* **Dataset records**:
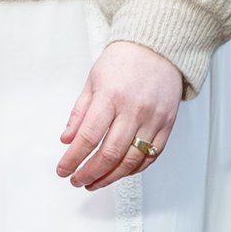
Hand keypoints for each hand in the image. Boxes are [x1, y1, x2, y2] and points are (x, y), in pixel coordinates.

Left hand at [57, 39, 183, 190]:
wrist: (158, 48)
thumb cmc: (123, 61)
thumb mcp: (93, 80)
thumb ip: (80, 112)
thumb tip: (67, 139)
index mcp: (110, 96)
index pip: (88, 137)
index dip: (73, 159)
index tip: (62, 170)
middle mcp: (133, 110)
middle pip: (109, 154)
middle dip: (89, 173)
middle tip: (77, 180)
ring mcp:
==
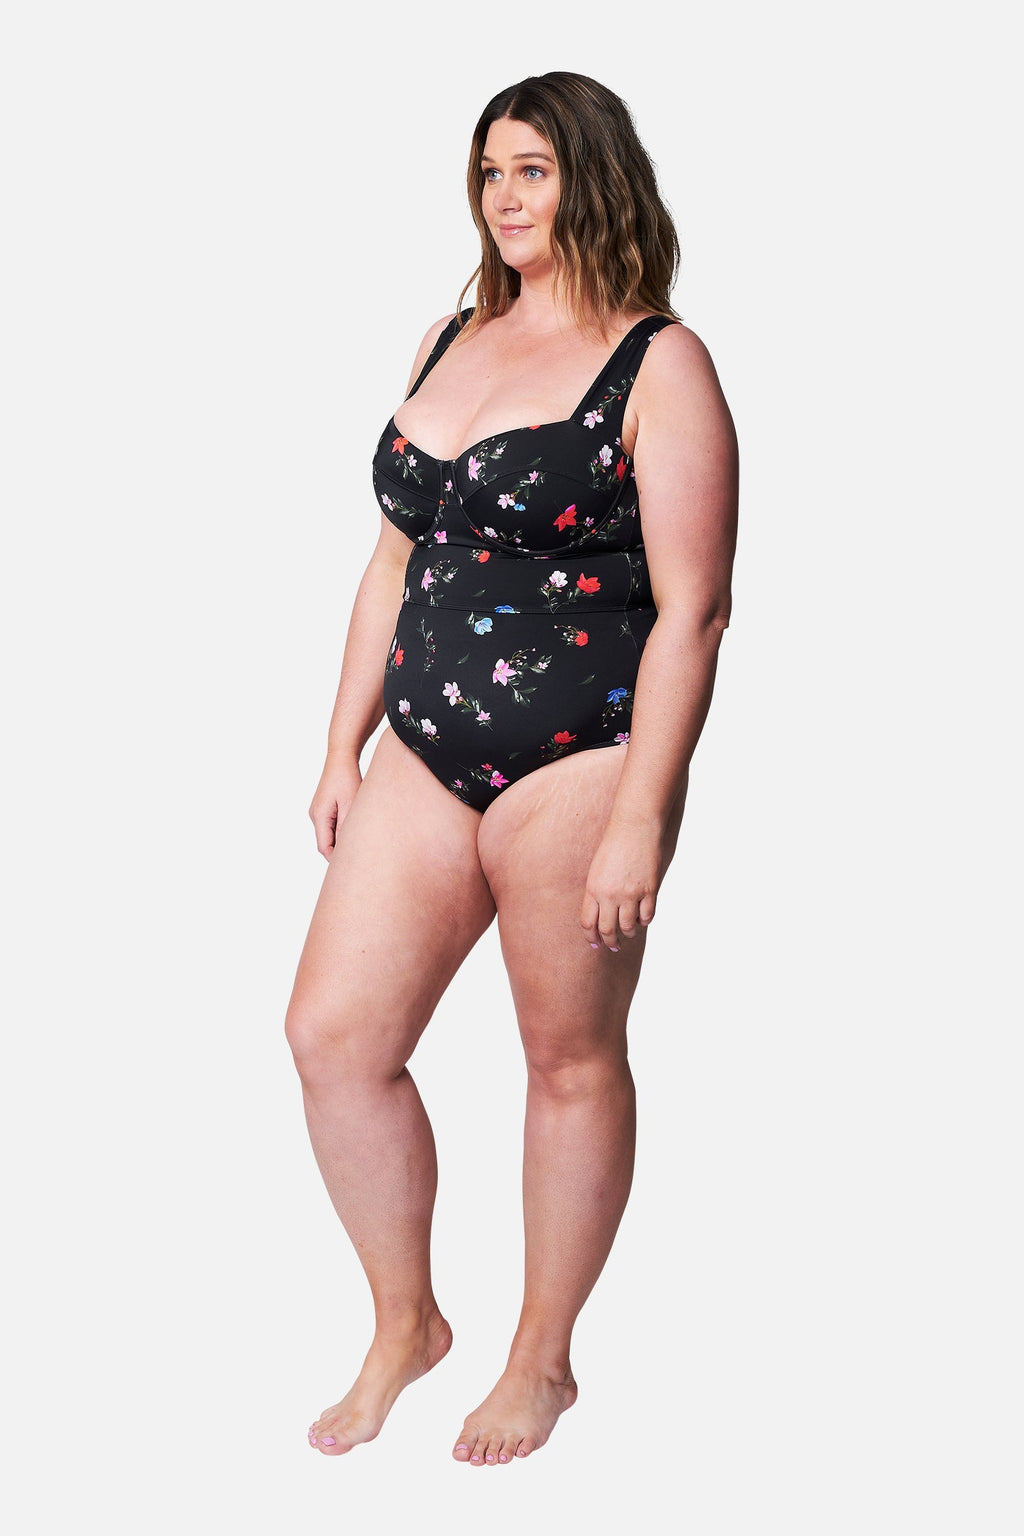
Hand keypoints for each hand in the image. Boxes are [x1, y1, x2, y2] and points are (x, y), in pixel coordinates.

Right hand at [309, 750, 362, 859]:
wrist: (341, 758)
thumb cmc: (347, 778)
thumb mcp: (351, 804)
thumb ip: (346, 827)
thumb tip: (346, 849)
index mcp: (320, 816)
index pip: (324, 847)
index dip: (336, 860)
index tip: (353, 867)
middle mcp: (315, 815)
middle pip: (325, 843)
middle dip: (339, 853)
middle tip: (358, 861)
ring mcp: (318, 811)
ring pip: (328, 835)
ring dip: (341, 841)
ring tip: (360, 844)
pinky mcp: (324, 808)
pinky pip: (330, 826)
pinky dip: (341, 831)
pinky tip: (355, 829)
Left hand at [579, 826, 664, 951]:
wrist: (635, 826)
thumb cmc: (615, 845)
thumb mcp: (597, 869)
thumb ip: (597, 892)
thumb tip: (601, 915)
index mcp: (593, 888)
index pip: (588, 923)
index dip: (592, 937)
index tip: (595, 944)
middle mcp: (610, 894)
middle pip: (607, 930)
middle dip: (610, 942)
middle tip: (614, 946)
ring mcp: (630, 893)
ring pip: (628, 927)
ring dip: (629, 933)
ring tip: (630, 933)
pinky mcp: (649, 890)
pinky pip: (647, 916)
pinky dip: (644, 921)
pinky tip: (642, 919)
---
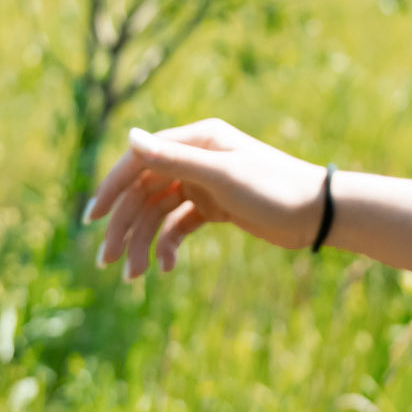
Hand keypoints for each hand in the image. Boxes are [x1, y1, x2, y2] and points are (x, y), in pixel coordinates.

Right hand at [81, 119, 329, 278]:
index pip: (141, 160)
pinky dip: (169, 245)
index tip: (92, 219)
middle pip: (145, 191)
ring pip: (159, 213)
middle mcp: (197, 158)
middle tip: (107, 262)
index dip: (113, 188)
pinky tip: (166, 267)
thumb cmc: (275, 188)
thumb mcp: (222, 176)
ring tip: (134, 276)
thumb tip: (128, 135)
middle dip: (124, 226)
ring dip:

* **Task directions**: Taking the entries above, print exactly the lines starting at the line with "index dip: (336, 860)" and ending at the line with "pinky tip: (642, 919)", both included.

* **Answer to the exercise**:
index dip: (336, 860)
index tip: (353, 867)
middle mcp: (315, 815)
middle pip: (325, 843)
middle dip: (339, 853)
middle tip: (358, 861)
ring mcp: (318, 811)
ring pip: (328, 835)
ring dip: (341, 841)
ring tip: (360, 844)
pinky mcp: (324, 808)
pinky pip: (330, 826)
pinky dip: (341, 831)
pinky tip: (355, 829)
Left hand at [579, 826, 664, 951]:
wrist: (635, 826)
thumb cmc: (615, 845)
thumb mcp: (597, 869)
thumb ip: (597, 892)
thumb tip: (601, 915)
index mcp: (593, 888)
index pip: (588, 923)
index dip: (592, 937)
index tip: (595, 944)
middle mcp: (610, 894)
middle pip: (607, 930)
middle dip: (610, 942)
middle tip: (614, 946)
ring mcp: (630, 893)
ring pip: (628, 927)
ring dip: (629, 933)
ring tip: (630, 933)
pinky mcp: (649, 890)
pinky pip: (647, 916)
pinky dip: (644, 921)
pinky tip: (642, 919)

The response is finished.